CATALAN president Carles Puigdemont has called on the EU to act against Spain’s ‘violation’ of the region’s ‘basic rights’.
The leader said it was the European Commission’s duty to intervene, but the bloc has stood by Madrid, citing the referendum as a ‘domestic issue’.
It comes after tensions came to a head following the raiding of homes, offices and government buildings during a crackdown by Madrid designed to squash the vote.
Police arrested 14 high-profile Government officials as the national Government searched for evidence in relation to the planned October 1 referendum on Catalan independence, which has been declared illegal by Spain’s Constitutional Court.
Mr Puigdemont said: “European values, civil rights, freedom of speech, freedom of information and freedom of assembly are being violated by Spain’s central Government.
“It’s a situation that harks back to the dark past of this country, when democracy was not a part of the Spanish dictionary. What is happening here in Catalonia would not happen anywhere else in the European Union.
“Instead of engaging in discourse, the Spanish Government has opted for police and judges, taking us beyond the limits of a respectable democracy.
“The EU itself is built on these values and is committed to guaranteeing the rights proclaimed in the charter and in the EU treaties.
“As an EU member state, Spain should respect that. If not, it is the European commission’s duty to intervene.”

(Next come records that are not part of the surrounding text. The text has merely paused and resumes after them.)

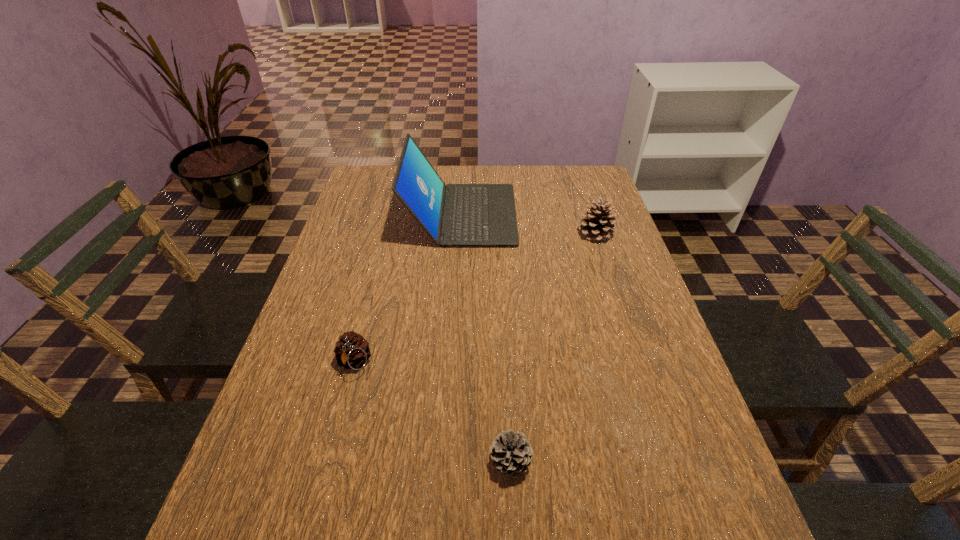
Find the location of a particular element. This screenshot has width=960, height=540. pinecone that stands as the closest to the third farthest object is located at coordinates (511, 453).

Select which pinecone appears as the closest to the rightmost object. Please provide its 2D coordinates. Your answer should be formatted as a tuple, i.e. [(x, y)], where the tuple contains the x and y coordinates of a point satisfying the conditions above.

[(511, 453)]

I want to click on vacant space that satisfies the following two spatial constraints: 1. on the screen of the laptop computer; 2. with a leaf charm attached to the second farthest pinecone, so click(x=453, y=362).

Locate an element on the screen. The width and height of the screenshot is (960, 540). vacant area in the image that satisfies the following two spatial constraints: 1. on the screen of the tallest object; 2. on the left side of the second pinecone from left to right is located at coordinates (447, 462).

Identify the location of free space that satisfies the following two spatial constraints: 1. on the screen of the laptop computer; 2. with a leaf charm attached to the leftmost object. (453, 362).

This screenshot has height=540, width=960. What are the coordinates of `free location that satisfies the following two spatial constraints: 1. on the screen of the tallest object; 2. with a leaf charm attached to the third farthest object` in the screenshot? It's located at (453, 362).

This screenshot has height=540, width=960. In order to click on free location that satisfies the following two spatial constraints: 1. with a leaf charm attached to the nearest pinecone; 2. on the left side of the third farthest object in this screenshot , I will do `click(327, 462)`.

Locate an element on the screen. vacant region that satisfies the following two spatial constraints: 1. on the back side of the second tallest object; 2. on the right side of the nearest object is located at coordinates (498, 234).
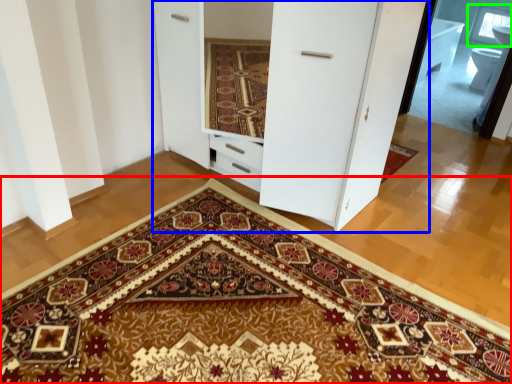
Question: Estimate the real-world distances between objects in this image. Which object is farther from doormat (highlighted by a red box), dresser (highlighted by a blue box) or window (highlighted by a green box)?

Choices:
 (A) dresser
 (B) window

Answer: (B)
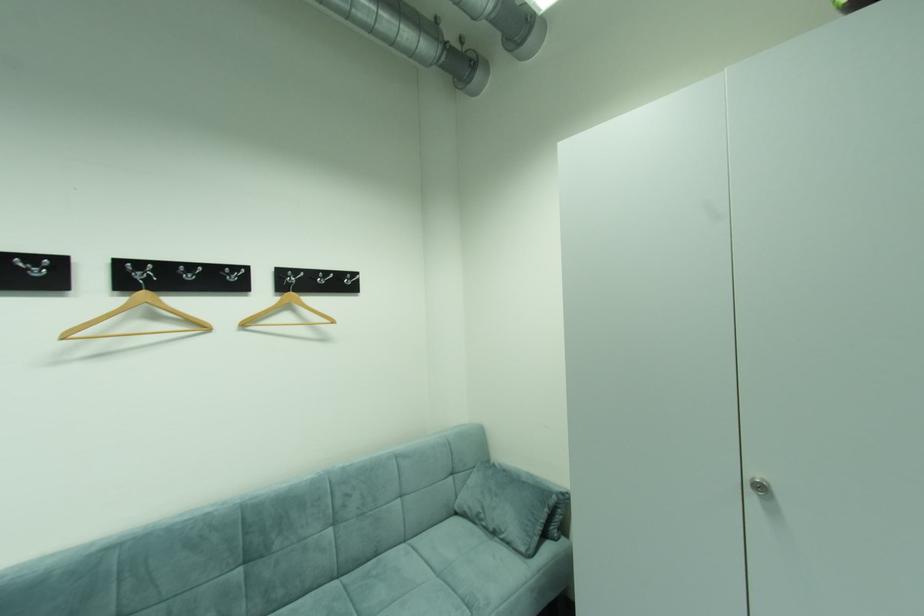
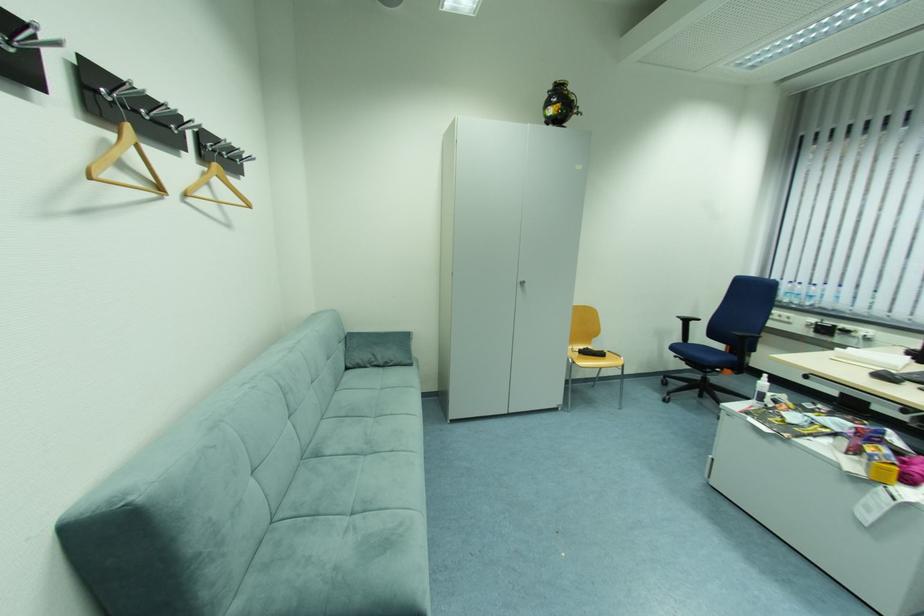
Find the pixel in the second image that matches [762,476] in the first image.

(527, 281)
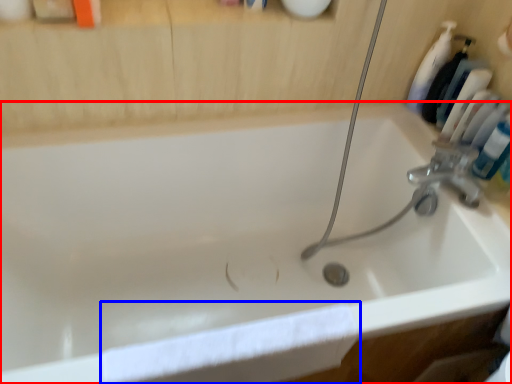
Question: Which object is further to the camera taking this photo, bathtub (highlighted by a red box) or bath towel (highlighted by a blue box)?

Choices:
 (A) bathtub
 (B) bath towel

Answer: (B)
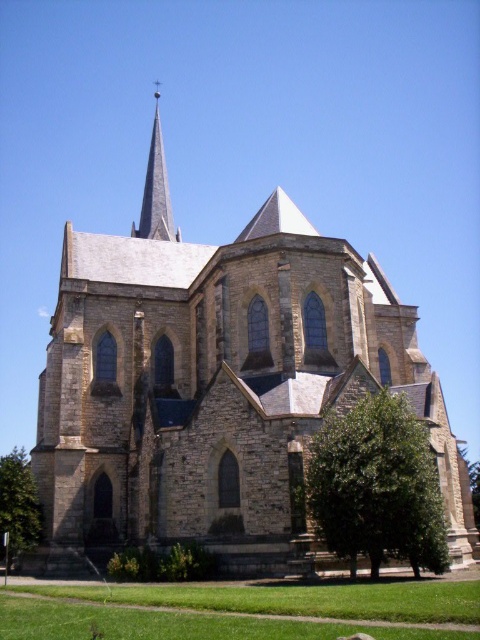
Is brown stone church at center thinner than green leafy tree at lower left?

Indeed, brown stone church at center has a lesser width compared to green leafy tree at lower left.

Does brown stone church at center appear on the left side of green leafy tree at lower left?

In fact, brown stone church at center is to the right of green leafy tree at lower left.

What do you see at coordinates (216, 388) in the screenshot? The width and height of the screenshot is (480, 640). I see `brown stone church at center` at bounding box center [216, 388].

Find the location of a particular element. brown stone church at center is located at coordinates (216, 388).

Can you confirm if green leafy tree at lower right is positioned above smooth gray steeple at upper center?

No.

Which is behind, point (381, 516) or point (156, 184)?

The point (156, 184) is behind.

Identify the location of green leafy tree at lower right. (376, 484).

In the scene shown: Between brown stone church at center and green leafy tree at lower right, which one has less height?

Standing shorter between the two is green leafy tree at lower right.

Is point (215, 484) less distant than point (416, 433)?

No.

Find the location of a particular element. This screenshot has height=640, width=480. brown stone church at center is located at coordinates (216, 388).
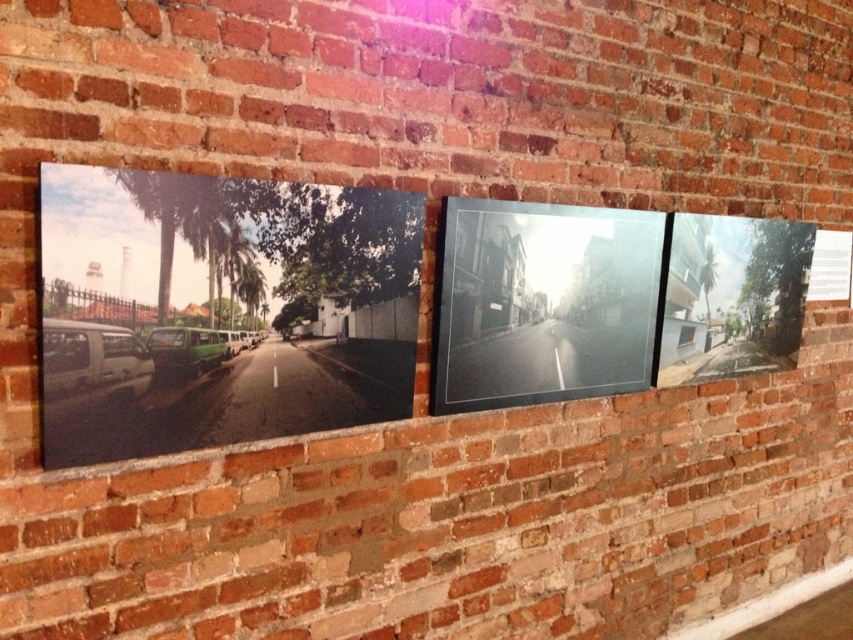
You are an interior designer arranging a gallery wall. You have two items to place next to each other on the wall. The matte canvas print at left and the transparent glass picture frame at center. Which one requires more wall space?

The transparent glass picture frame at center requires more wall space because it occupies more space than the matte canvas print at left.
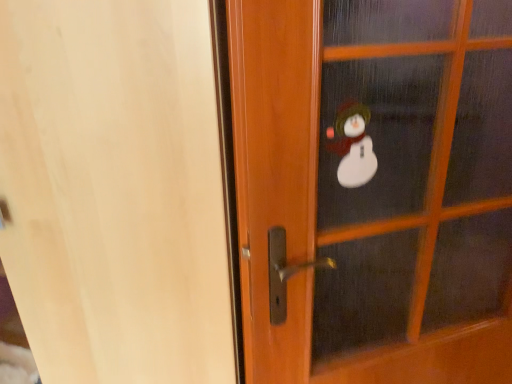
Question: Is wooden screen door at center, which ranks as the 1th screen door in right-to-left order, wider or thinner than transparent glass snowman at upper right, which is counted as the 2th screen door, starting from the right?

Choices:
 (A) thin
 (B) wide

Answer: (A)

Question: From a real-world perspective, is wooden screen door at center, marked as the second screen door in a left-to-right arrangement, physically located above or below transparent glass snowman at upper right, the first screen door from the left?

Choices:
 (A) below
 (B) above

Answer: (B)

Question: Does point (457, 238) appear closer or farther from the camera than point (24, 225)?

Choices:
 (A) closer
 (B) farther

Answer: (B)

Question: In the image, is transparent glass snowman at upper right, the first screen door from the left, on the left side or the right side of wooden screen door at center, marked as the second screen door in a left-to-right arrangement?

Choices:
 (A) left
 (B) right

Answer: (A)

Question: From a real-world perspective, is transparent glass snowman at upper right, the first screen door from the left, physically located above or below wooden screen door at center, marked as the second screen door in a left-to-right arrangement?

Choices:
 (A) above
 (B) below

Answer: (B)

Question: In terms of width, does transparent glass snowman at upper right, the first screen door from the left, look wider or thinner when compared to wooden screen door at center, marked as the second screen door in a left-to-right arrangement?

Choices:
 (A) thin
 (B) wide

Answer: (B)

Question: From their relative heights in the image, would you say transparent glass snowman at upper right, the first screen door from the left, is taller or shorter than wooden screen door at center, marked as the second screen door in a left-to-right arrangement?

Choices:
 (A) tall
 (B) short

Answer: (A)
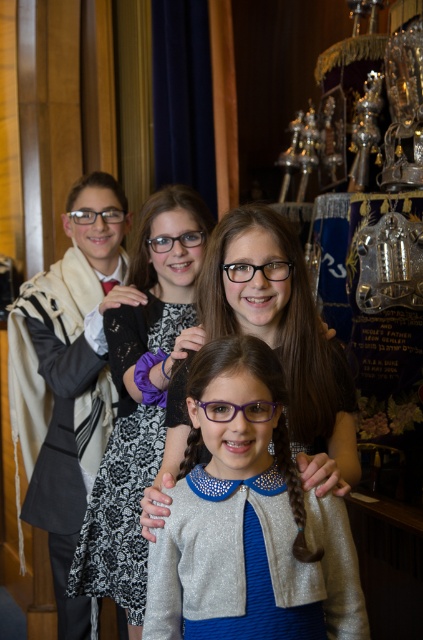
Between shiny silver cardigan at center and purple plastic glasses at center, which one is positioned higher?

purple plastic glasses at center

Between shiny silver cardigan at center and purple plastic glasses at center, which one is positioned lower?

shiny silver cardigan at center

Is point (274, 356) farther from camera compared to point (260, 401)?

That is True.

Locate an element on the screen. The height and width of the screenshot is (640, 423). shiny silver cardigan at center is located at coordinates [249, 524].

You are a GUI agent. You are given a task and a screenshot of the screen. Output one action in this format:
    pyautogui.click(x=<x>, y=<y>)
    Task: Click on the black lace dress at center
    The height and width of the screenshot is (640, 423).
    Given the screenshot: What is the action you would take?
    pyautogui.click(x=126, y=461)

Consider the image. Which of these two, black lace dress at center or purple plastic glasses at center, stands taller?

With more height is black lace dress at center.

What do you see at coordinates (126, 461) in the screenshot? I see `black lace dress at center` at bounding box center [126, 461].

Locate an element on the screen. The width and height of the screenshot is (423, 640). black lace dress at center is located at coordinates (126, 461).

Who is more distant from viewer, (200,627) or (125,461)?

Point (125,461)

Can you confirm if shiny silver cardigan at center is positioned to the left of black lace dress at center?

Incorrect, shiny silver cardigan at center is not on the left side of black lace dress at center.

Who is more forward, (181, 490) or (102, 465)?

Point (181, 490) is in front.

Where is `shiny silver cardigan at center`? Image resolution: width=423 pixels, height=640 pixels. shiny silver cardigan at center is located at coordinates (249, 524).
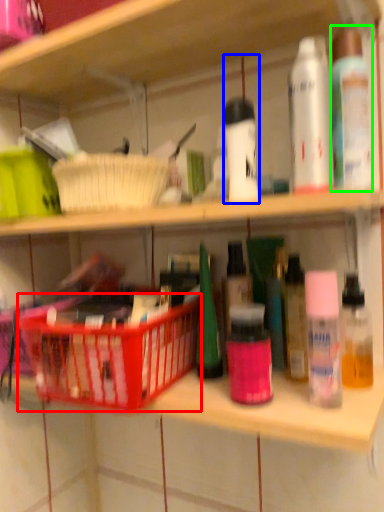
Question: Considering the real-world distances, which object is farthest from basket (highlighted by a red box)? toiletry (highlighted by a blue box) or toiletry (highlighted by a green box)?

Choices:
 (A) toiletry
 (B) toiletry

Answer: (B)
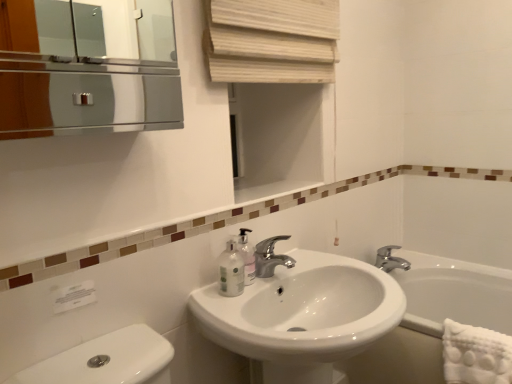
Question: Is silver metallic faucet at center, the 2th tap when ordered from front to back, shorter than white glossy sink at center?

Choices:
 (A) no
 (B) yes

Answer: (B)

Question: Can you confirm if silver metallic faucet at center, positioned as the 1th tap in right-to-left order, is bigger than white glossy sink at center?

Choices:
 (A) yes
 (B) no

Answer: (B)

Question: Does silver metallic faucet at center, the 2th tap when ordered from front to back, turn towards white glossy sink at center?

Choices:
 (A) no
 (B) yes

Answer: (A)

Question: Is silver metallic faucet at center, the 2th tap when ordered from front to back, further to camera compared to white glossy sink at center?

Choices:
 (A) yes
 (B) no

Answer: (A)

Question: Is silver metallic faucet at center, the 2th tap when ordered from front to back, not close to white glossy sink at center?

Choices:
 (A) no
 (B) yes

Answer: (A)

Question: Is silver metallic faucet at center, the 1th tap in the back-to-front sequence, not within white glossy sink at center?

Choices:
 (A) no
 (B) yes

Answer: (B)

Question: Is translucent plastic mouthwash at lower center surrounding polished chrome faucet at center, the 1th tap from the front?

Choices:
 (A) yes
 (B) no

Answer: (B)

Question: From the image's perspective, is translucent plastic mouthwash at lower center below polished chrome faucet at center, the second tap positioned from the right?

Choices:
 (A) no
 (B) yes

Answer: (B)

Question: Considering the relative sizes of translucent plastic mouthwash at lower center and polished chrome faucet at center, the first tap positioned from the left, in the image provided, is translucent plastic mouthwash at lower center wider than polished chrome faucet at center, the first tap positioned from the left,?

Choices:
 (A) no
 (B) yes

Answer: (A)

Question: Can you confirm if translucent plastic mouthwash at lower center is smaller than polished chrome faucet at center, the 1th tap from the front?

Choices:
 (A) no
 (B) yes

Answer: (B)

Question: From a real-world perspective, is translucent plastic mouthwash at lower center below polished chrome faucet at center, the first tap positioned from the left?

Choices:
 (A) yes
 (B) no

Answer: (B)

Question: Is translucent plastic mouthwash at lower center bigger than polished chrome faucet at center, the second tap positioned from the right?

Choices:
 (A) yes
 (B) no

Answer: (B)

Question: Is translucent plastic soap dispenser at sink wider than polished chrome faucet at center, the first tap positioned from the left?

Choices:
 (A) yes
 (B) no

Answer: (B)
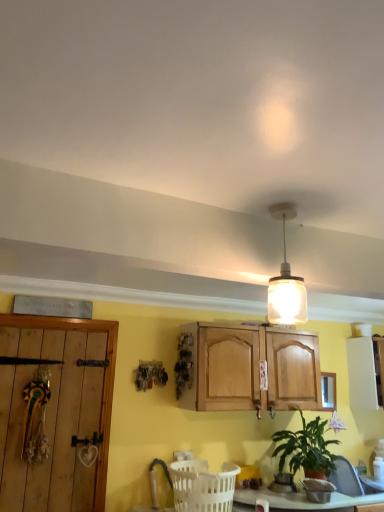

But the EU has remained cautious and reluctant to upset one of its key members.
European Commission spokesman Margaritis Schinas said last week: “We are attached to the respect of the Spanish constitution, as of all member states’ constitutions”.
While an EU executive spokesman said ‘all questions can be addressed within the conditional order’.
A source told the EU observer: “If that is not a taboo, it looks like it very much.
“All member states are embarrassed – we don’t want to get involved.”
Puigdemont wrote for The Guardian: “The rule of law is accepted across Europe as the guarantee of our rights, but the Spanish president, Mariano Rajoy, is twisting our law to suit his own political ends in blocking the referendum.
“No longer will we compromise on our desire for a referendum. We won’t give up on it.”
He added: “We call on the international community to stand with Catalonia in its defence of democracy and true European values. In the meantime, our citizens must be ready to defend democracy and self-rule in the coming days with the only weapons we have: ballot boxes and a peaceful attitude.
“All we want is to carry out the greatest expression of a free democracy, and vote on Catalonia’s future. This is not about independence, it is about fundamental civil rights, and the universal right of self-determination.”